Craig Lipset, Pfizer's head of clinical innovation, came up with the concept for the trial a few years back and, surprisingly, ran into relatively little trouble getting it off the ground. The meeting with the FDA was packed with representatives from both the agency and Pfizer, and he says that the FDA “took the attitude of, 'This is a really unique opportunity; let's all learn and evaluate as much as we can.'”

Proponents have touted at-home trials as cheaper and say this approach also holds the promise of reaching a broader demographic. Plus, although this type of study will never replace trials involving acute and life-threatening illnesses, “it may make a lot of sense for chronic illnesses,” says Kenneth Getz of the Tufts Center for the Study of Drug Development in Boston. “It's something more to add to the whole arsenal of approaches that can be offered to patients to make it easier for them to participate in trials.”

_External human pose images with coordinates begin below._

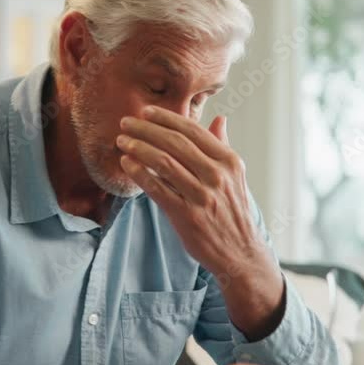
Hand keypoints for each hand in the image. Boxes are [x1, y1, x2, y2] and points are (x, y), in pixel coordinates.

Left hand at [117, 107, 282, 337]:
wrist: (241, 252)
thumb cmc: (233, 211)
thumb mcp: (236, 177)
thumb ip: (222, 147)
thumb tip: (219, 119)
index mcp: (229, 161)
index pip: (193, 131)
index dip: (167, 118)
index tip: (146, 111)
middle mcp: (217, 176)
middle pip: (175, 143)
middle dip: (147, 129)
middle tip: (126, 122)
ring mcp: (203, 196)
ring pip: (164, 163)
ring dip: (139, 148)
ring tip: (122, 141)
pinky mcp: (187, 216)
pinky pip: (158, 189)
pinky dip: (140, 173)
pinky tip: (127, 164)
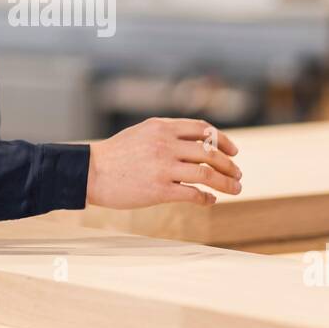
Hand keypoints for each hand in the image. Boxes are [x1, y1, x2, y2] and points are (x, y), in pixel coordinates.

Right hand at [85, 117, 241, 208]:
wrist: (90, 172)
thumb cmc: (115, 154)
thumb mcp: (142, 132)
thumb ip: (166, 134)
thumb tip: (195, 142)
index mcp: (162, 127)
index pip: (203, 129)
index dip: (223, 140)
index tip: (234, 151)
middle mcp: (165, 144)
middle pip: (210, 152)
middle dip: (230, 164)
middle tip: (238, 174)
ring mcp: (163, 167)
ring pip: (207, 173)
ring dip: (226, 182)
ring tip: (235, 188)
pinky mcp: (159, 190)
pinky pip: (193, 194)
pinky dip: (207, 198)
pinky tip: (210, 200)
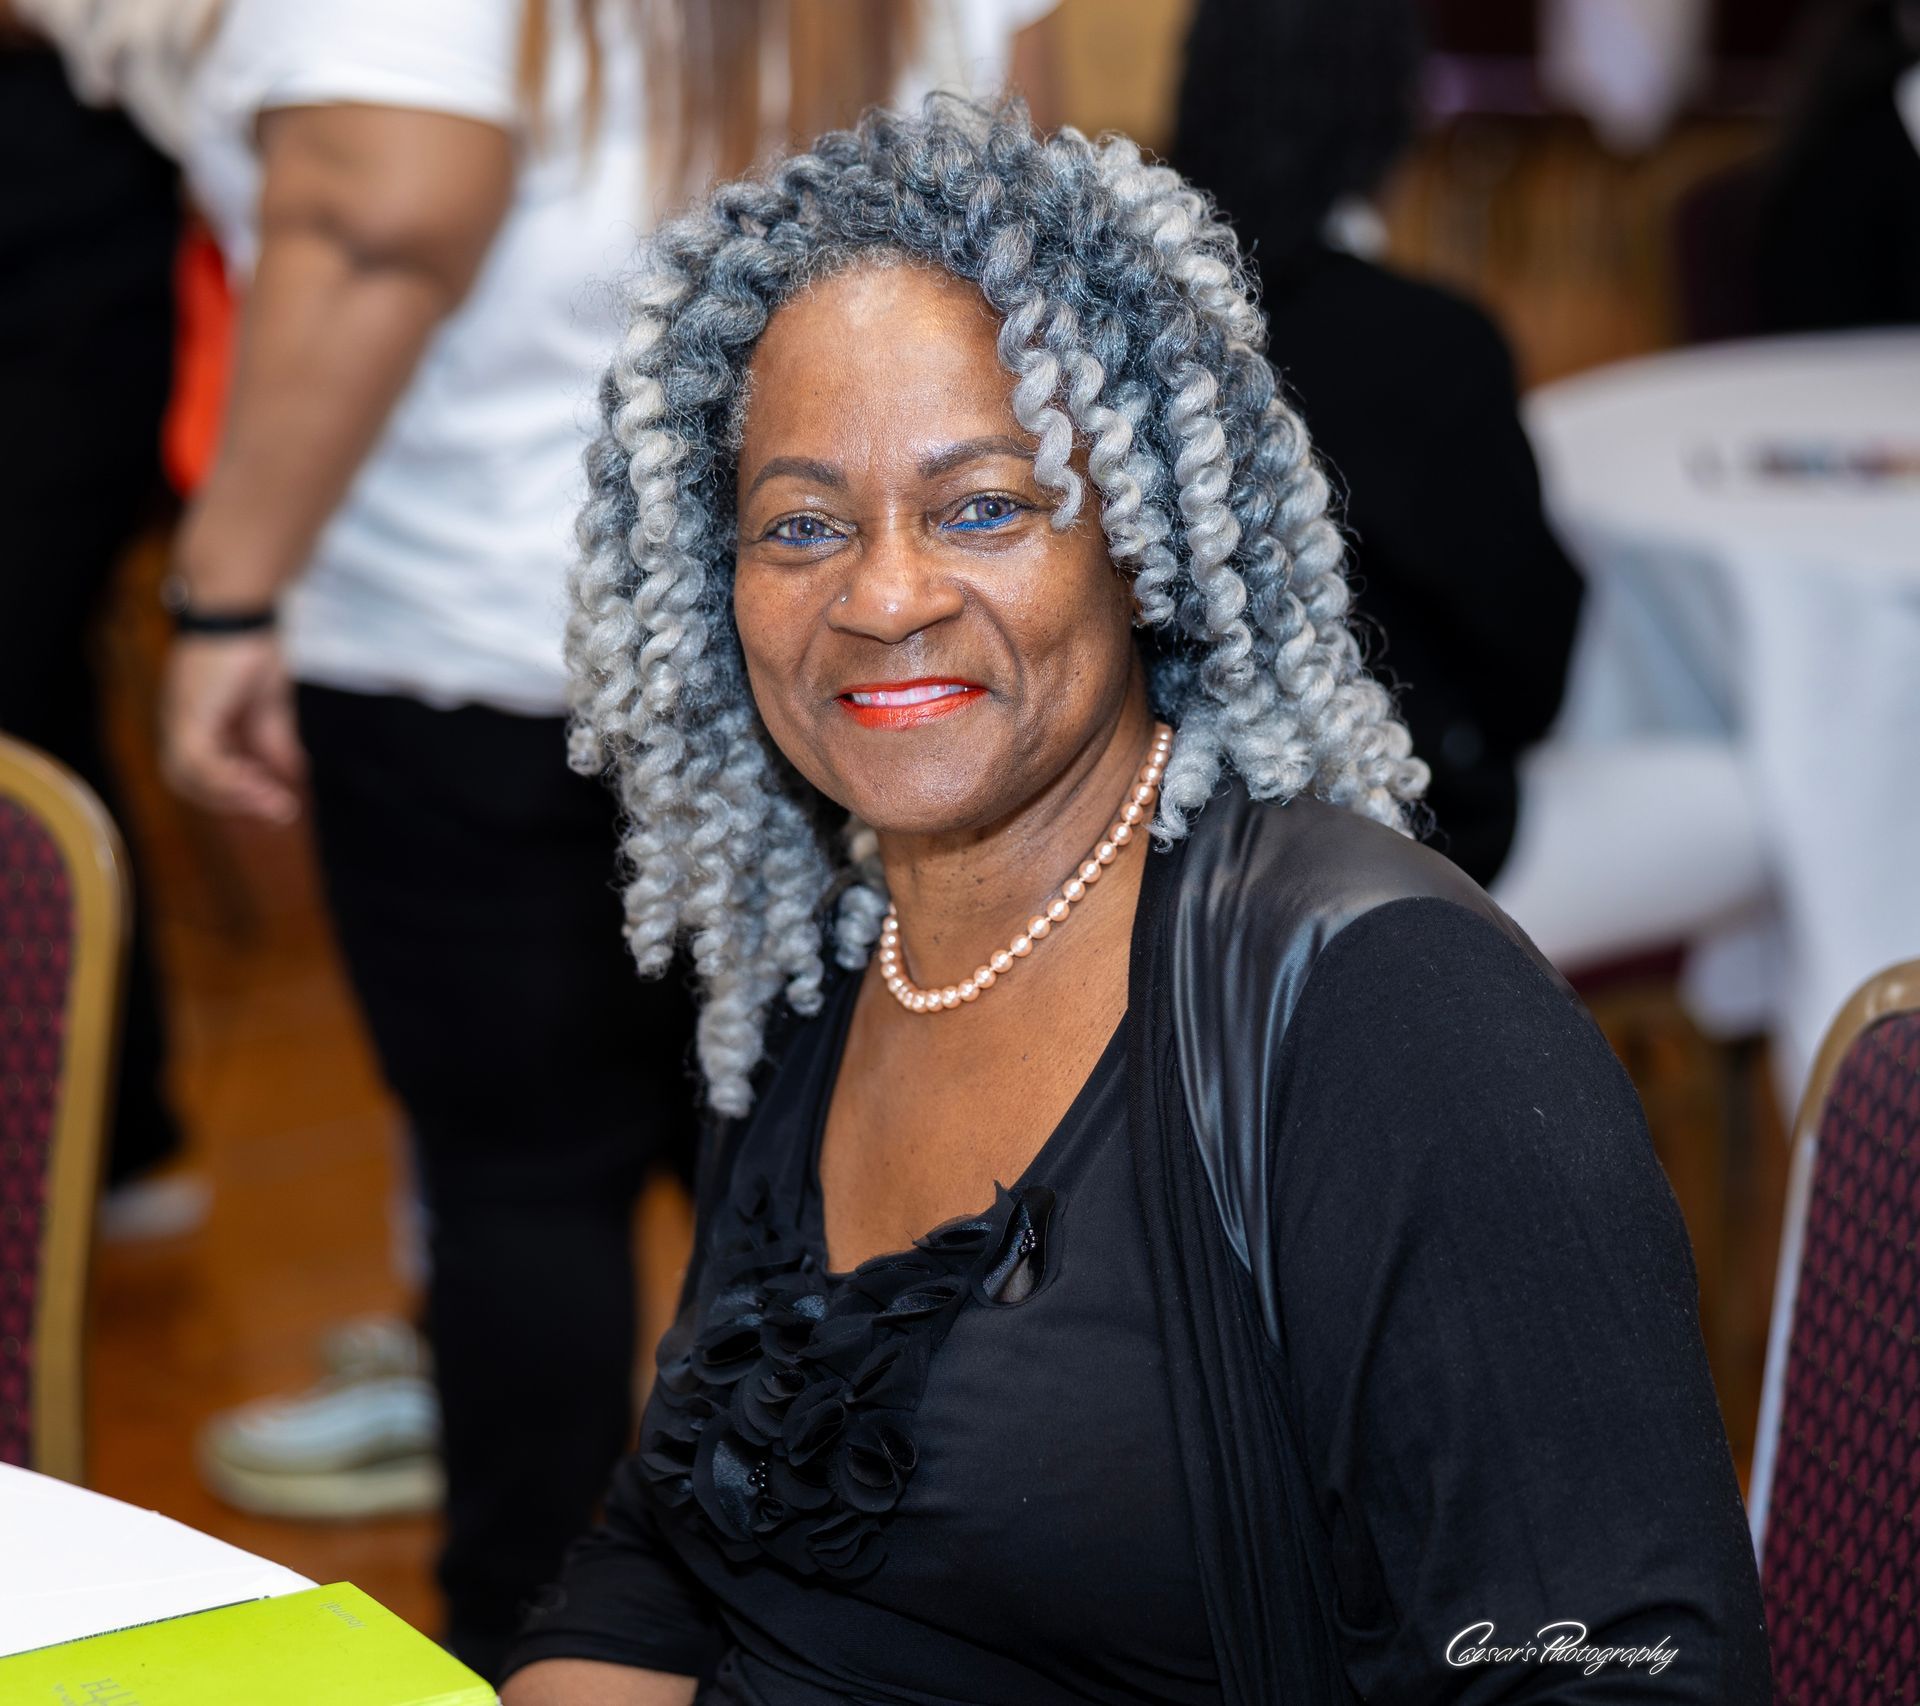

The Detrol trial is just one piece of a larger trend of putting social media and the mobile web to use for trials. On 9 June, PatientsLikeMe, a health data sharing company in Cambridge, Massachusetts, announced a new web feature connecting patients to relevant clinical trials by aggregating information from ClinicalTrials.gov daily, hoping to expand trial access to those less in the know. Meanwhile, drug-adherence text messages and medical tools, such as a cell phone microscope and mobile ultrasounds, are being tested in Africa.

Despite the enthusiasm for home-based trials and hopes to reach a diverse participant group online, some worry that these studies will only capture a health-conscious online demographic. Still, Lipset remains optimistic. “It takes a certain amount of time before patients and users are ready for those tools, and we think now that time is right.”